Task to complete: Update the records from the start through the line containing "Medisinsk cannabis i" by replacing "Atendimento" with "Suporte", keeping everything else unchanged. Leave the pictures out.

Dataset excerpts:

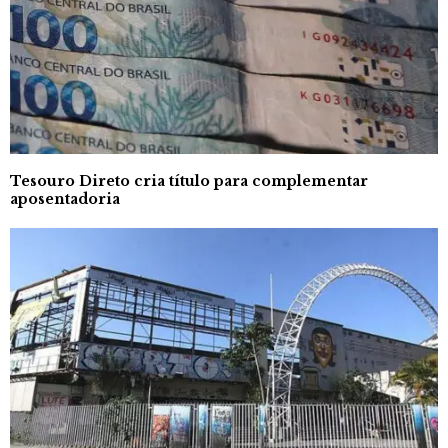
Tesouro Direto cria título para complementar
aposentadoria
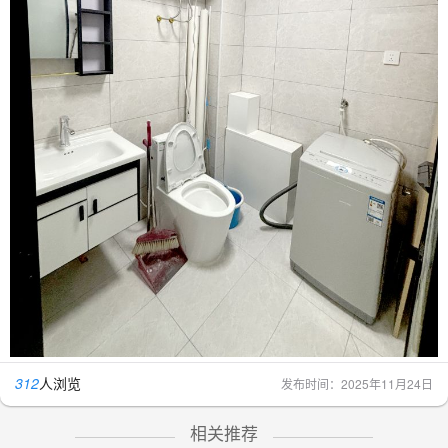
312
人浏览
发布时间：2025年11月24日
相关推荐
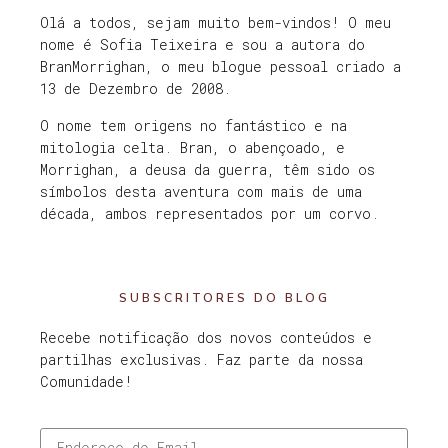
Olá a todos, sejam muito bem-vindos! O meu
nome é Sofia Teixeira e sou a autora do
BranMorrighan, o meu blogue pessoal criado a
13 de Dezembro de 2008.
O nome tem origens no fantástico e na
mitologia celta. Bran, o abençoado, e
Morrighan, a deusa da guerra, têm sido os
símbolos desta aventura com mais de uma
década, ambos representados por um corvo.
SUBSCRITORES DO BLOG
Recebe notificação dos novos conteúdos e
partilhas exclusivas. Faz parte da nossa
Comunidade!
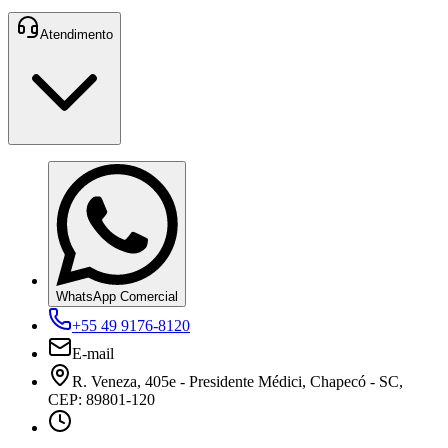
Atendimento
WhatsApp Comercial
+55 49 9176-8120
E-mail
R. Veneza, 405e - Presidente Médici, Chapecó - SC,
CEP: 89801-120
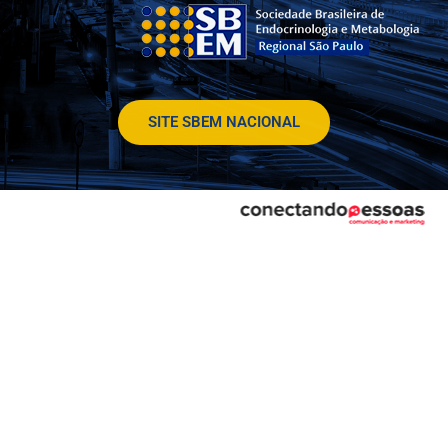
SITE SBEM NACIONAL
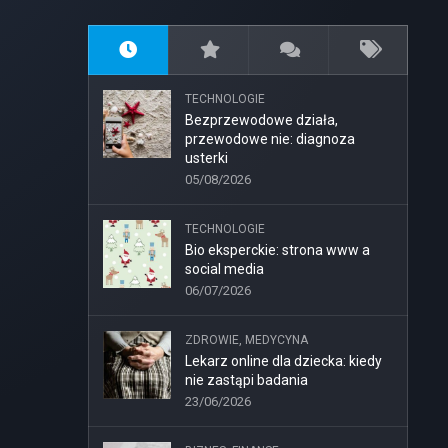
TECHNOLOGIE
Bezprzewodowe działa,
przewodowe nie: diagnoza
usterki
05/08/2026
TECHNOLOGIE
Bio eksperckie: strona www a
social media
06/07/2026
ZDROWIE, MEDYCYNA
Lekarz online dla dziecka: kiedy
nie zastąpi badania
23/06/2026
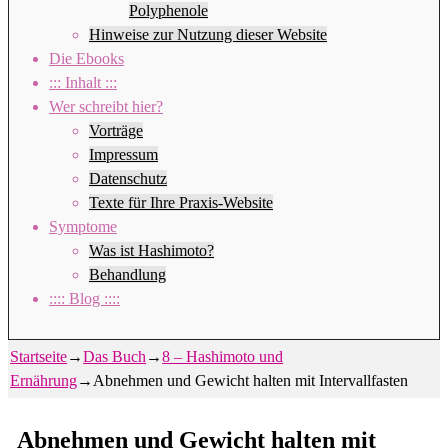
Polyphenole
Hinweise zur Nutzung dieser Website
Die Ebooks
::: Inhalt :::
Wer schreibt hier?
Vorträge
Impressum
Datenschutz
Texte für Ihre Praxis-Website
Symptome
Was ist Hashimoto?
Behandlung
:::: Blog ::::
Startseite
→
Das Buch
→
8 – Hashimoto und
Ernährung
→
Abnehmen und Gewicht halten mit Intervallfasten
Abnehmen und Gewicht halten mit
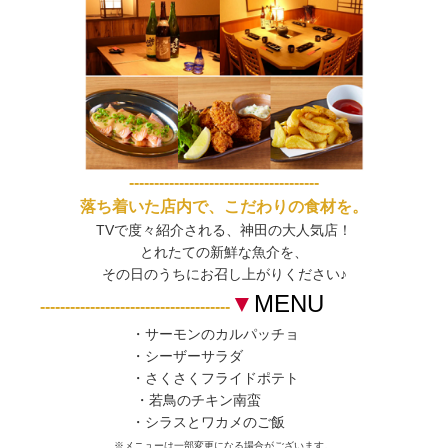
--------------------------------------
落ち着いた店内で、こだわりの食材を。
TVで度々紹介される、神田の大人気店！
とれたての新鮮な魚介を、
その日のうちにお召し上がりください♪
▼
MENU
--------------------------------------
・サーモンのカルパッチョ
・シーザーサラダ
・さくさくフライドポテト
・若鳥のチキン南蛮
・シラスとワカメのご飯
※メニューは一部変更になる場合がございます。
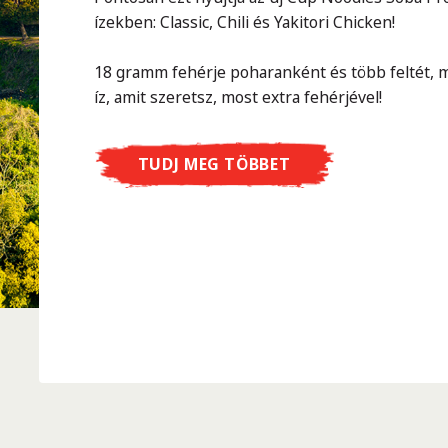
ízekben: Classic, Chili és Yakitori Chicken!
18 gramm fehérje poharanként és több feltét, m
íz, amit szeretsz, most extra fehérjével!
TUDJ MEG TÖBBET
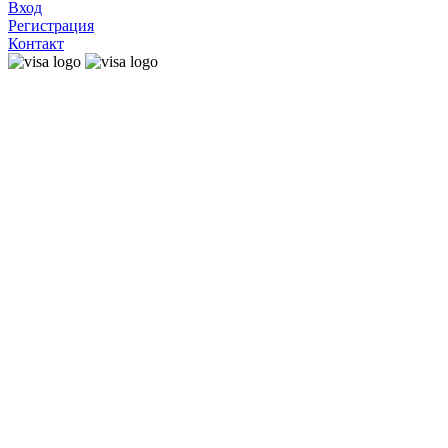
Вход
Регистрация
Контакт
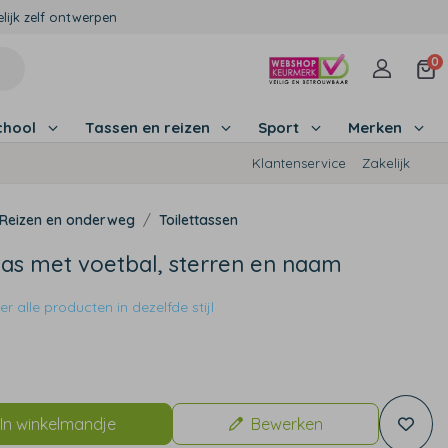
lijk zelf ontwerpen
0
chool
Tassen en reizen
Sport
Merken
Klantenservice
Zakelijk
Reizen en onderweg
Toilettassen
tas met voetbal, sterren en naam
r alle producten in dezelfde stijl
9
In winkelmandje
Bewerken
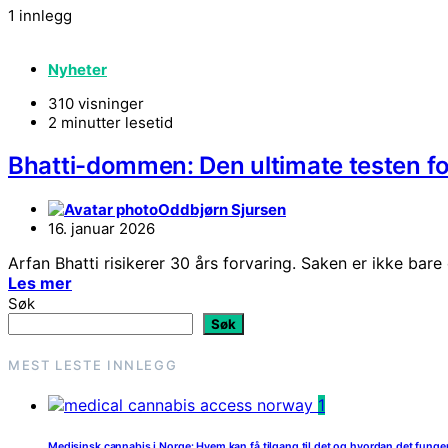
1 innlegg
Nyheter
310 visninger
2 minutter lesetid
Bhatti-dommen: Den ultimate testen f
Oddbjørn Sjursen
16. januar 2026
Arfan Bhatti risikerer 30 års forvaring. Saken er ikke bar
Les mer
Søk
Søk
MEST LESTE INNLEGG
1
Medisinsk cannabis i Norge: Hvem kan få tilgang til det og hvordan det funge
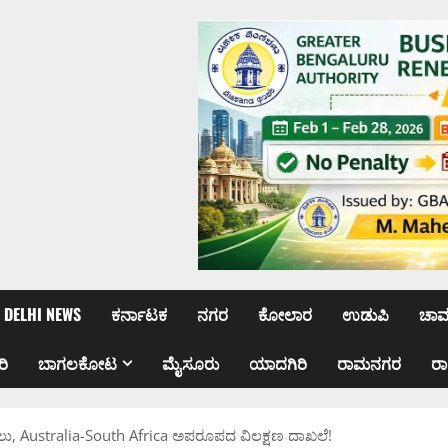
DELHI NEWS
ಕರ್ನಾಟಕ
ನಗರ
ಕೋಲಾರ
ಉಡುಪಿ
ಚಾ
ರಿ
ಬಾಗಲಕೋಟ
ಮೈಸೂರು
ಯಾದಗಿರಿ
ರಾಮನಗರ
ರ
ು, Australia-South Africa ಅಪರೂಪದ ವಿಲಕ್ಷಣ ದಾಖಲೆ!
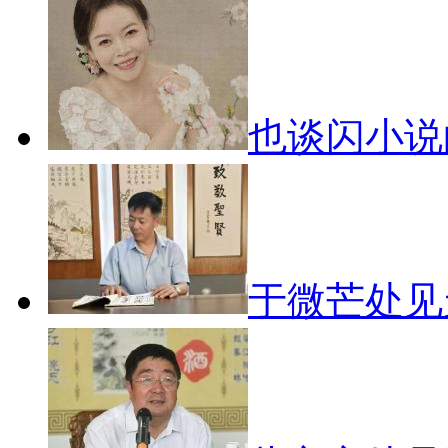
也谈闪小
于微芒处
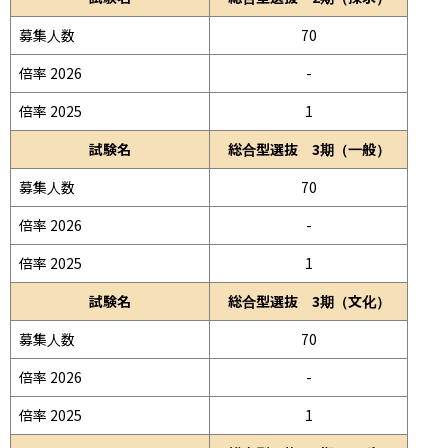
募集人数
70
倍率 2026
-
倍率 2025
1
試験名
総合型選抜 3期（一般）
募集人数
70
倍率 2026
-
倍率 2025
1
試験名
総合型選抜 3期（文化）
募集人数
70
倍率 2026
-
倍率 2025
1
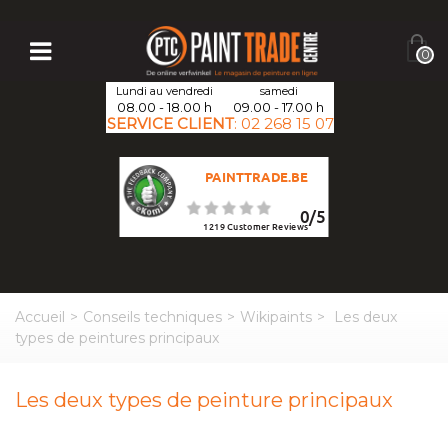
0
Lundi au vendredi
samedi
08.00 - 18.00 h
09.00 - 17.00 h
SERVICE CLIENT
:
02 268 15 07
PAINTTRADE.BE
0
/
5
1219
Customer Reviews
Accueil
>
Conseils techniques
>
Wikipaints
>
Les deux
types de peintures principaux
Les deux types de peinture principaux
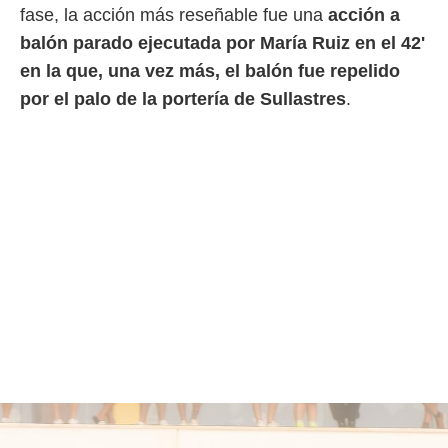
fase, la acción más reseñable fue una
acción a
balón parado ejecutada por María Ruiz en el 42'
en la que, una vez más, el balón fue repelido
por el palo de la portería de Sullastres
.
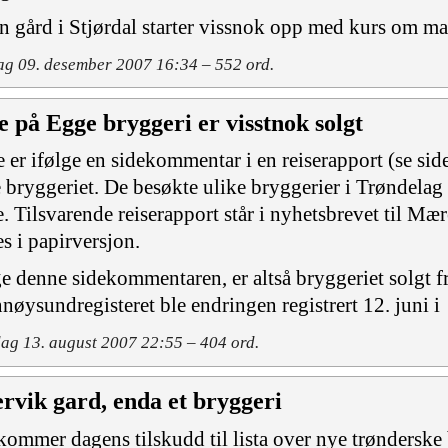
 gård i Stjørdal starter vissnok opp med kurs om ma
g 09. desember 2007 16:34 – 552 ord.
e på Egge bryggeri er visstnok solgt
e er ifølge en sidekommentar i en reiserapport (se sid
e bryggeriet. De besøkte ulike bryggerier i Trøndelag
. Tilsvarende reiserapport står i nyhetsbrevet til Mæ
es i papirversjon.
ge denne sidekommentaren, er altså bryggeriet solgt f
nøysundregisteret ble endringen registrert 12. juni i
g 13. august 2007 22:55 – 404 ord.
ervik gard, enda et bryggeri
kommer dagens tilskudd til lista over nye trønderske br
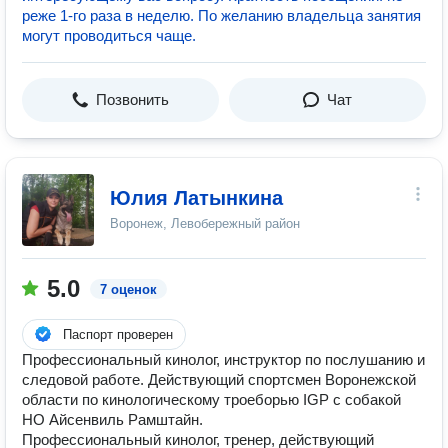
реже 1-го раза в неделю. По желанию владельца занятия
могут проводиться чаще.
Позвонить
Чат
Юлия Латынкина
Воронеж, Левобережный район
5.0
7 оценок
Паспорт проверен
Профессиональный кинолог, инструктор по послушанию и
следовой работе. Действующий спортсмен Воронежской
области по кинологическому троеборью IGP с собакой
НО Айсенвиль Рамштайн.
Профессиональный кинолог, тренер, действующий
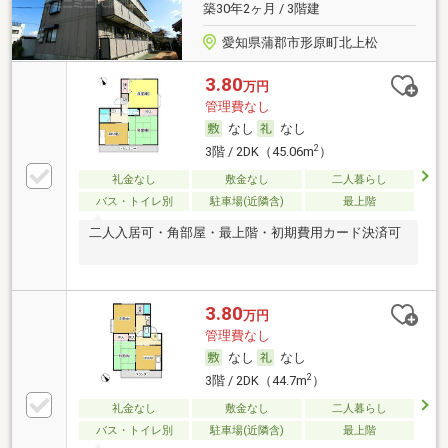
築30年2ヶ月 / 3階建
愛知県蒲郡市形原町北上松
3.80
万円
管理費なし
なし
なし
2
3階 / 2DK（45.06m
）
礼金なし
敷金なし
二人暮らし
バス・トイレ別
駐車場(近隣含)
最上階
二人入居可・角部屋・最上階・初期費用カード決済可
3.80
万円
管理費なし
なし
なし
2
3階 / 2DK（44.7m
）
礼金なし
敷金なし
二人暮らし
バス・トイレ別
駐車場(近隣含)
最上階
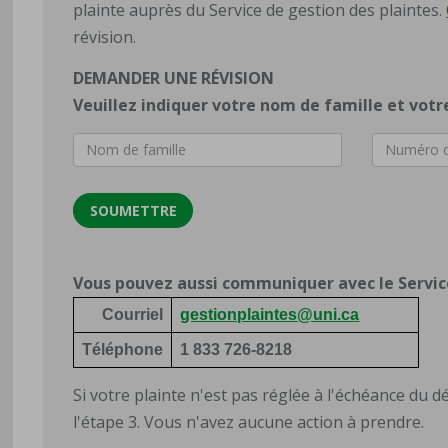
plainte auprès du Service de gestion des plaintes.
révision.
DEMANDER UNE RÉVISION
Veuillez indiquer votre nom de famille et vot
Nom
Numéro
de
de
famille
référenc
Vous pouvez aussi communiquer avec le Service
Courriel
gestionplaintes@uni.ca
Téléphone
1 833 726-8218
Si votre plainte n'est pas réglée à l'échéance du dél
l'étape 3. Vous n'avez aucune action à prendre.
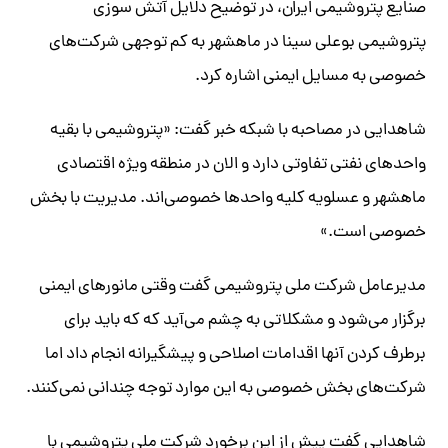
صنایع پتروشیمی ایران، در توضیح دلایل آتش سوزی
پتروشیمی بوعلی سینا در ماهشهر به کم توجهی شرکت‌های
خصوصی به مسایل ایمنی اشاره کرد.
شاهدایی در مصاحبه با شبکه خبر گفت: «پتروشیمی با بقیه
واحدهای نفتی تفاوتی دارد و الان در منطقه ویژه اقتصادی
ماهشهر و عسلویه کلیه واحدها خصوصی‌اند. مدیریت با بخش
خصوصی است.»
مدیرعامل شرکت ملی پتروشیمی گفت وقتی مانورهای ایمنی
برگزار می‌شود و مشکلاتی به چشم می‌آید که که باید برای
برطرف کردن آنها اقدامات اصلاحی و پیشگیرانه انجام داد اما
شرکت‌های بخش خصوصی به این موارد توجه چندانی نمی‌کنند.
شاهدایی گفت پیش از این برخورد شرکت ملی پتروشیمی با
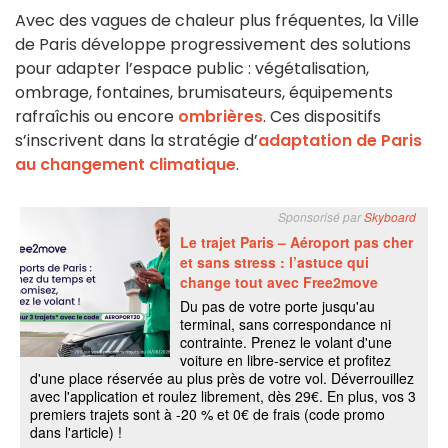
Avec des vagues de chaleur plus fréquentes, la Ville
de Paris développe progressivement des solutions
pour adapter l’espace public : végétalisation,
ombrage, fontaines, brumisateurs, équipements
rafraîchis ou encore
ombrières
. Ces dispositifs
s’inscrivent dans la stratégie d’
adaptation de Paris
au changement climatique
.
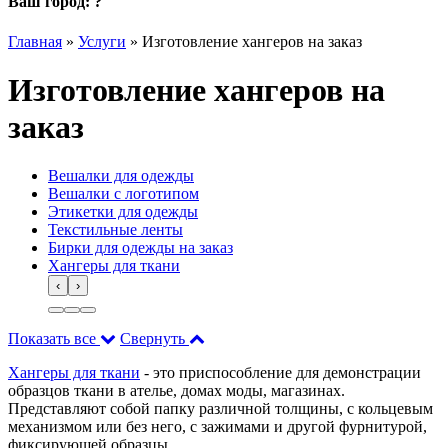
Ваш город:
?
Главная
»
Услуги
»
Изготовление хангеров на заказ
Изготовление хангеров на
заказ
Вешалки для одежды
Вешалки с логотипом
Этикетки для одежды
Текстильные ленты
Бирки для одежды на заказ
Хангеры для ткани
‹
›
Показать все
Свернуть
Хангеры для ткани
- это приспособление для демонстрации
образцов ткани в ателье, домах моды, магазинах.
Представляют собой папку различной толщины, с кольцевым
механизмом или без него, с зажимами и другой фурнитурой,
фиксирующей образцы.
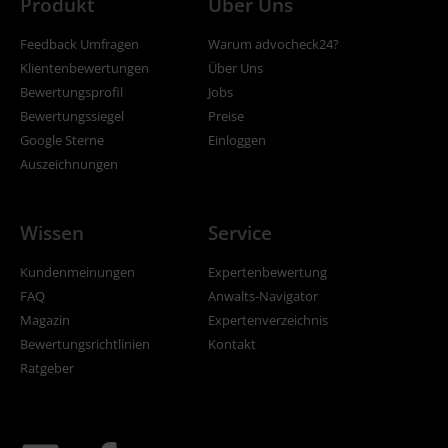
Produkt
Über Uns
Feedback Umfragen
Warum advocheck24?
Klientenbewertungen
Über Uns
Bewertungsprofil
Jobs
Bewertungssiegel
Preise
Google Sterne
Einloggen
Auszeichnungen
Wissen
Service
Kundenmeinungen
Expertenbewertung
FAQ
Anwalts-Navigator
Magazin
Expertenverzeichnis
Bewertungsrichtlinien
Kontakt
Ratgeber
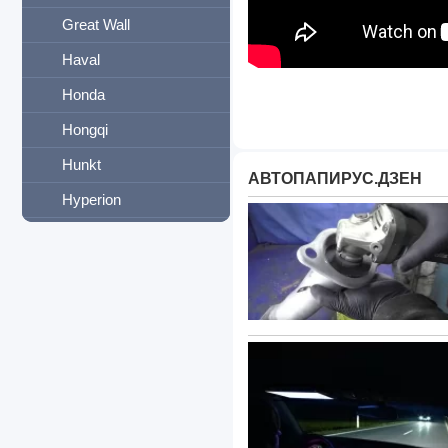
Great Wall
Haval
Honda
Hongqi
Hunkt
АВТОПАПИРУС.ДЗЕН
Hyperion
Hyundai
Infiniti
International
Iran Khodro
JAC
Jaguar
Jeep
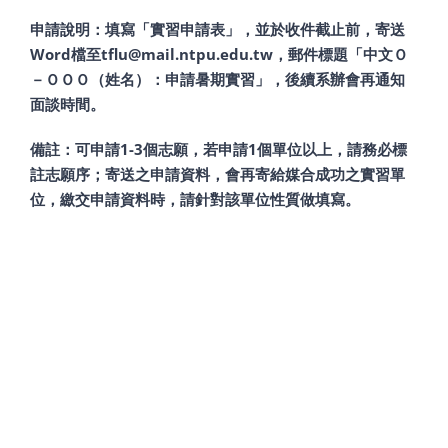
申請說明：填寫「實習申請表」，並於收件截止前，寄送
Word檔至tflu@mail.ntpu.edu.tw，郵件標題「中文Ｏ
－ＯＯＯ（姓名）：申請暑期實習」，後續系辦會再通知
面談時間。
備註：可申請1-3個志願，若申請1個單位以上，請務必標
註志願序；寄送之申請資料，會再寄給媒合成功之實習單
位，繳交申請資料時，請針對該單位性質做填寫。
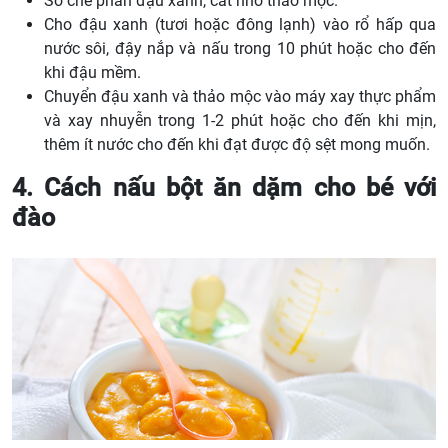
Sơ chế phần đậu xanh, cắt nhỏ thảo mộc.
Cho đậu xanh (tươi hoặc đông lạnh) vào rổ hấp qua
nước sôi, đậy nắp và nấu trong 10 phút hoặc cho đến
khi đậu mềm.
Chuyển đậu xanh và thảo mộc vào máy xay thực phẩm
và xay nhuyễn trong 1-2 phút hoặc cho đến khi mịn,
thêm ít nước cho đến khi đạt được độ sệt mong muốn.
4. Cách nấu bột ăn dặm cho bé với
đào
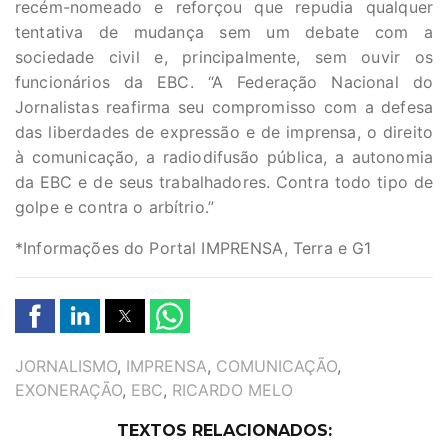
recém-nomeado e reforçou que repudia qualquer
tentativa de mudança sem um debate com a
sociedade civil e, principalmente, sem ouvir os
funcionários da EBC. “A Federação Nacional do
Jornalistas reafirma seu compromisso com a defesa
das liberdades de expressão e de imprensa, o direito
à comunicação, a radiodifusão pública, a autonomia
da EBC e de seus trabalhadores. Contra todo tipo de
golpe e contra o arbítrio.”
*Informações do Portal IMPRENSA, Terra e G1
TAGS
JORNALISMO
,
IMPRENSA
,
COMUNICAÇÃO
,
EXONERAÇÃO
,
EBC
,
RICARDO MELO
TEXTOS RELACIONADOS:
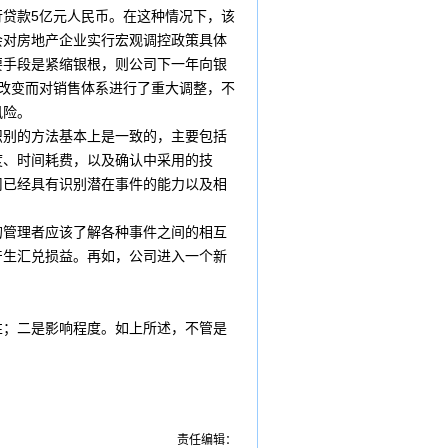
行贷款
5亿元人民币。在这种情况下，该
会对房地产企业实行宏观调控政策具体
要手段是紧缩银根，则公司下一年向银
改变而对销售体系进行了重大调整，不
风险。
识别的方法基本上是一致的，主要包括
度、时间耗费，以及确认中采用的技
司已经具有识别潜在事件的能力以及相
管理者应该了解各种事件之间的相互
产生
汇兑损益
。再如，公司进入一个新
；二是影响程度。如上所述，不管是
责任编辑：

Solution:
Tesouro Direto cria título para complementar
aposentadoria
312
人浏览
发布时间：2025年11月24日
相关推荐
Olá a todos, sejam muito bem-vindos! O meu
nome é Sofia Teixeira e sou a autora do
BranMorrighan, o meu blogue pessoal criado a
13 de Dezembro de 2008.
O nome tem origens no fantástico e na
mitologia celta. Bran, o abençoado, e
Morrighan, a deusa da guerra, têm sido os
símbolos desta aventura com mais de uma
década, ambos representados por um corvo.
SUBSCRITORES DO BLOG
Recebe notificação dos novos conteúdos e
partilhas exclusivas. Faz parte da nossa
Comunidade!
Suporte
WhatsApp Comercial
+55 49 9176-8120
E-mail
R. Veneza, 405e - Presidente Médici, Chapecó - SC,
CEP: 89801-120
SITE SBEM NACIONAL
TECHNOLOGIE
Bezprzewodowe działa,
przewodowe nie: diagnoza
usterki
05/08/2026
TECHNOLOGIE
Bio eksperckie: strona www a
social media
06/07/2026
ZDROWIE, MEDYCYNA
Lekarz online dla dziecka: kiedy
nie zastąpi badania
23/06/2026
Polyphenole
Hinweise zur Nutzung dieser Website
Die Ebooks
::: Inhalt :::
Wer schreibt hier?
Vorträge
Impressum
Datenschutz
Texte für Ihre Praxis-Website
Symptome
Was ist Hashimoto?
Behandlung
:::: Blog ::::
Startseite
→
Das Buch
→
8 – Hashimoto und
Ernährung
→
Abnehmen und Gewicht halten mit Intervallfasten
Abnehmen und Gewicht halten mit
--------------------------------------
落ち着いた店内で、こだわりの食材を。
TVで度々紹介される、神田の大人気店！
とれたての新鮮な魚介を、
その日のうちにお召し上がりください♪
▼
MENU
--------------------------------------
・サーモンのカルパッチョ
・シーザーサラダ
・さくさくフライドポテト
・若鳥のチキン南蛮
・シラスとワカメのご飯
※メニューは一部変更になる場合がございます。
ízekben: Classic, Chili és Yakitori Chicken!
18 gramm fehérje poharanként és több feltét, m
íz, amit szeretsz, most extra fehérjével!
TUDJ MEG TÖBBET
Вход
Регистрация
Контакт
lijk zelf ontwerpen
0
chool
Tassen en reizen
Sport
Merken
Klantenservice
Zakelijk
Reizen en onderweg
Toilettassen
tas met voetbal, sterren en naam
r alle producten in dezelfde stijl
9
In winkelmandje
Bewerken
1 innlegg
Nyheter
310 visninger
2 minutter lesetid
Bhatti-dommen: Den ultimate testen f
Oddbjørn Sjursen
16. januar 2026
Arfan Bhatti risikerer 30 års forvaring. Saken er ikke bar
Les mer
Søk
Søk
MEST LESTE INNLEGG
1
Medisinsk cannabis i Norge: Hvem kan få tilgang til det og hvordan det funge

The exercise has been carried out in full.